Lyndall Bass (born July 5, 1952) is an American painter and teacher who primarily paints still lifes, flower paintings and symbolist figure paintings. She lives and works in Santa Fe, New Mexico. She is the designer of the Shield Cent reverse of the final Lincoln cent released for circulation in 2010.

==Biography==
Bass was born in North Carolina. She attended the Pennsylvania Academy of Fine Art, studying under Arthur DeCosta, Robert Beverly Hale and Will Barnet. Her lineage through DeCosta reaches from his teacher Daniel Garber who was taught by Thomas Anshutz, a student of Thomas Eakins. Will Barnet's legacy extended through his teacher, Philip L. Hale to Claude Monet as presented in the introduction to Richard M. Doty's book about Barnet's life and work. Bass completed her undergraduate studies at Indiana University with a BA in Fine Art in 1984, then went on to receive an MA in Instructional Systems Design from IU in 1987.

Bass lives, teaches and works in Santa Fe, New Mexico.
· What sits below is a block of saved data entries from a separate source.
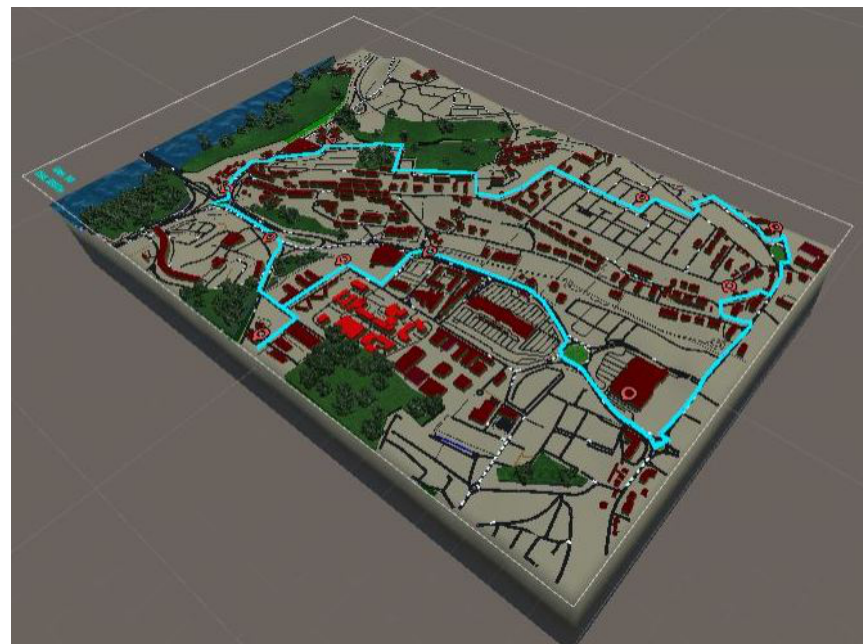
Figure 10. Example of a path planned to visit ten different points of interest, simulated in the computer. The red donuts are points of interest, the solution path is marked in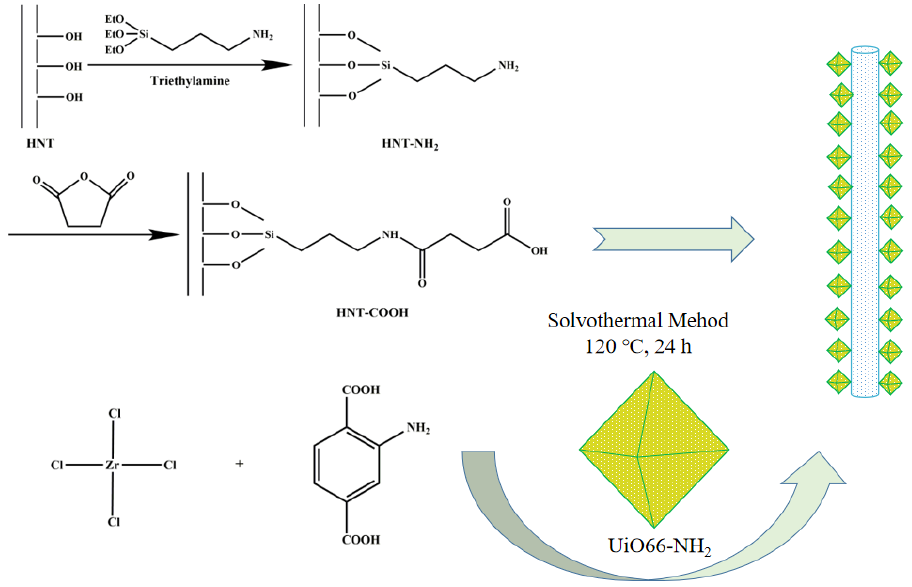
Figure 1. The synthesis of H-U.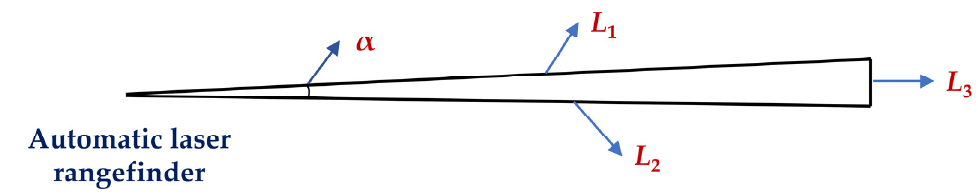
Figure 11. Schematic diagram of displacement numerical processing. The vertical displacement of the main tunnel vault V 1 , the ramp tunnel vault V 2 , the horizontal displacement of the main tunnel left arch waist H 3 , the horizontal displacement of the main tunnel right arch waist H 4 , the horizontal displacement of the ramp tunnel right arch waist H 5 , and the horizontal displacement of the ramp tunnel left arch waist H 6 were calculated using Formula (1).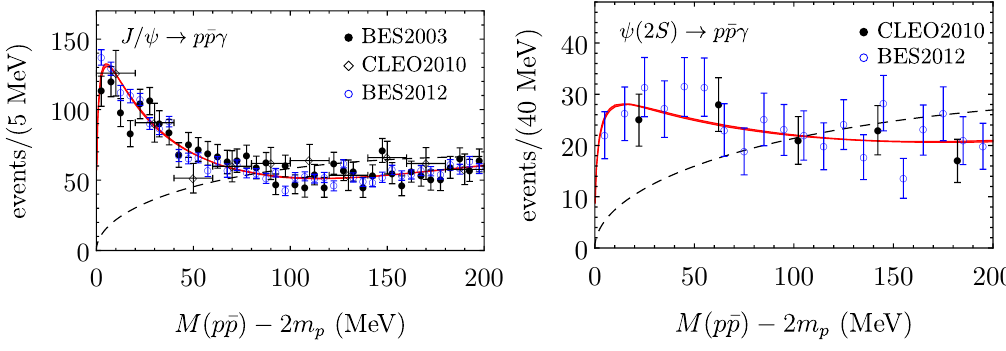
Figure 5. Left picture: J /ψ → p ¯ p γ decay; right picture: ψ (2 S ) → p ¯ p γ decay. The phase space behavior is shown by the dashed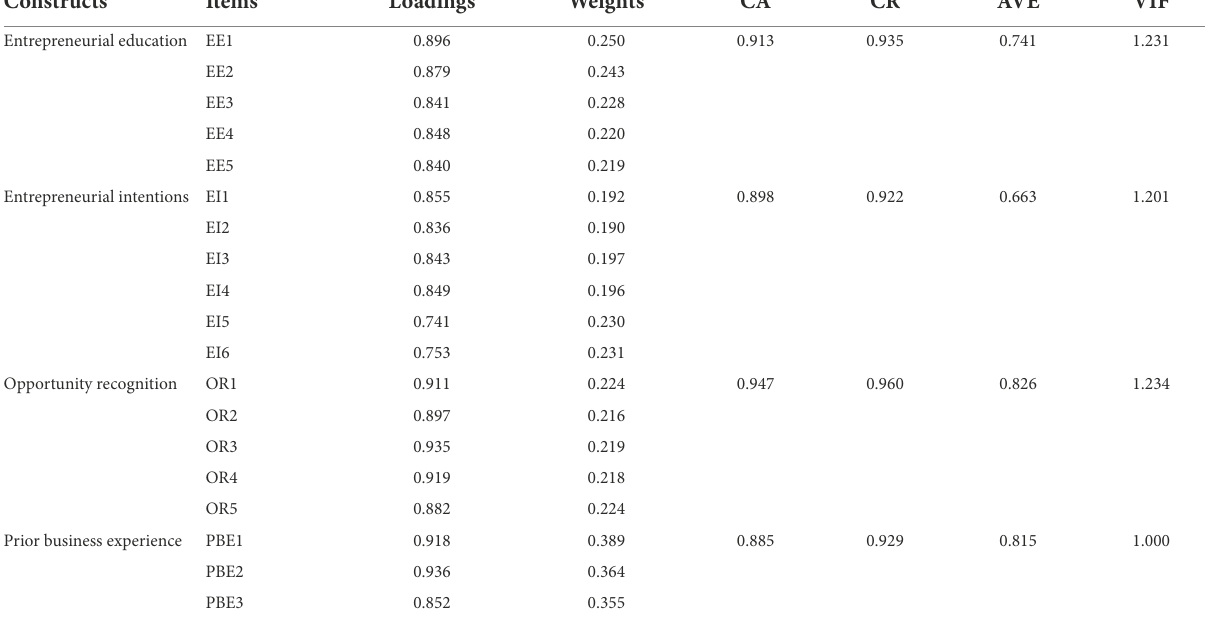
TABLE 3 Measurement model.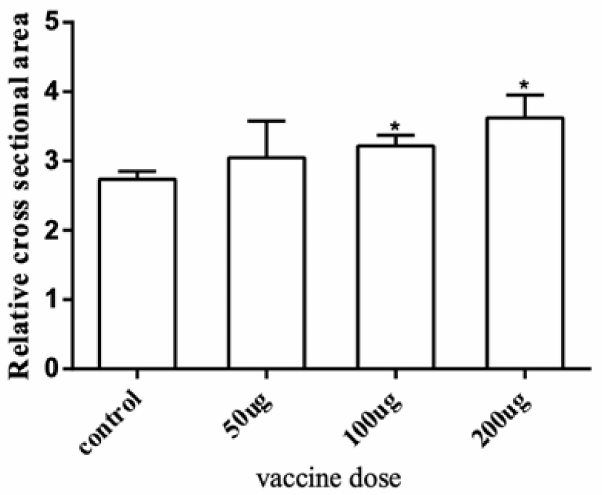
Figure 4. The average relative area of a single muscle fiber. The cross-section range of muscle fiber cells was accurately selected and the relative cross-sectional area of a single muscle fiber was calculated through Adobe Photoshop CS6 software. Bar: mean ± SE. * p < 0.05 unpaired t test, n =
She is married to the painter Geoffrey Laurence.

==Art career==
In New Mexico, she discovered the techniques of Jacques Maroger through a friendship with Siegfried Hahn, whose influence provided connections with European artistic thinking and practice. Hahn's education as an artist included exposure to classical training at the Royal Academy in London.
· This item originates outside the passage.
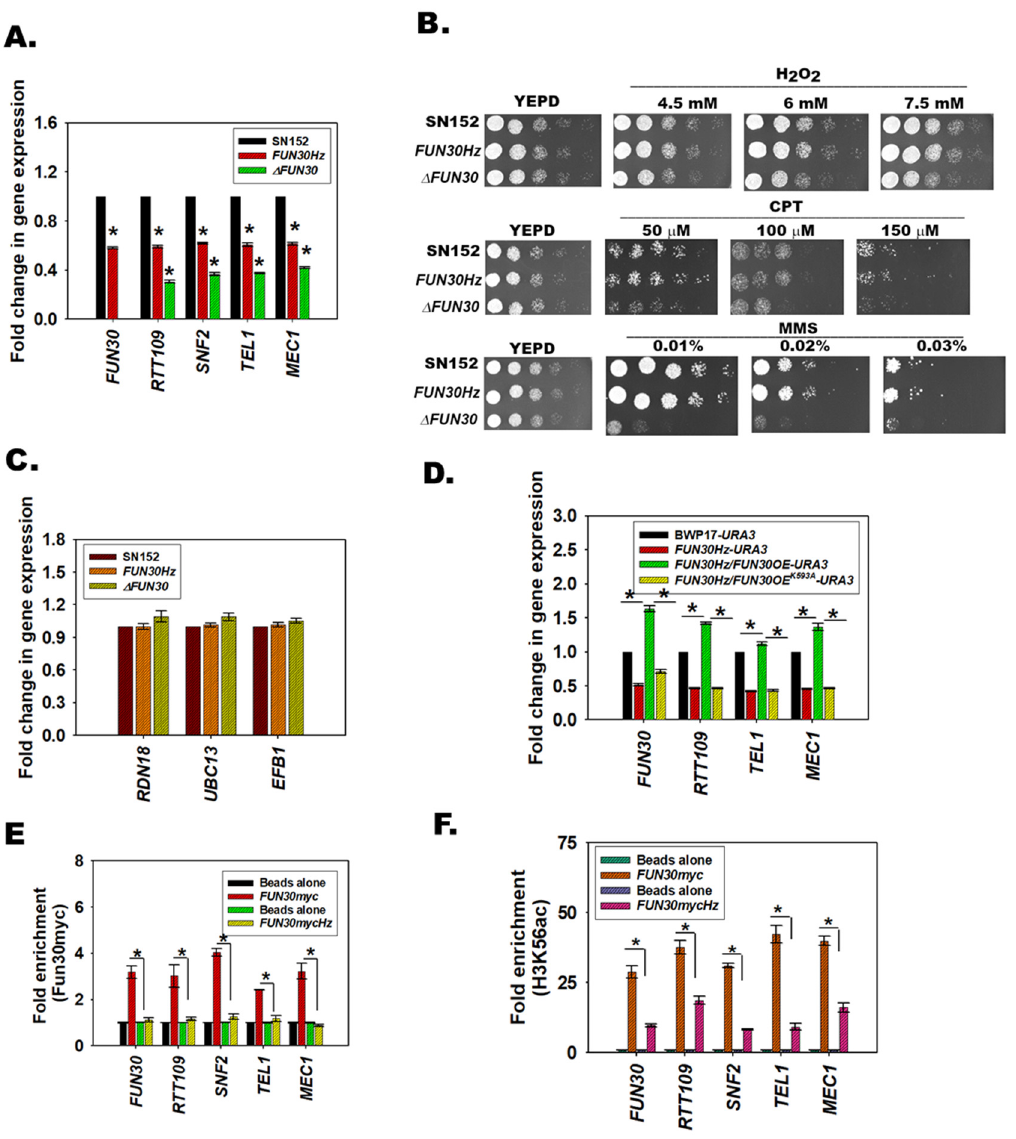
Figure 3. Fun30 regulates the expression of RTT109 , SNF2 , TEL1 , and MEC1 in C. albicans . ( A ). Expression of FUN30 , RTT109 , SNF2 , TEL1 , and MEC1 in FUN30Hz and ∆ FUN30 was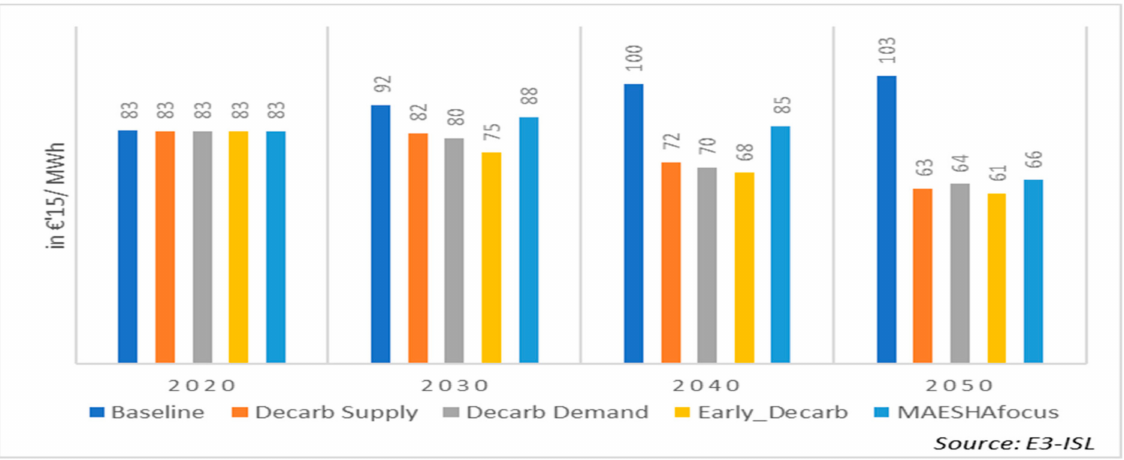
higher ETS carbon pricing.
Bass' work is based on reflections of classical tradition within a contemporary framework. Her primary mediums are oil paint and graphite on paper.

==Awards and recognition==
Bass has received numerous awards including a National Society of Arts and Letters award, a Franklin Mint Award of Excellence and a First Purchase Award in the 1983 exhibition "Realism Today" from the Evansville Museum. She is the recipient of a 2004 Robert Rauschenberg Foundation grant for working painters. In 1980 she received a National Society of Arts and Letters award in an Indiana state art competition. Her most recent award is from the United States Mint for her design of the 2010 permanent Lincoln cent reverse design, known as the “Shield Cent”. Bass' design was sculpted on the reverse by staff sculptor Joseph Menna and both of their initials appear on the reverse of the coin under each side of the scroll bearing the words "ONE CENT".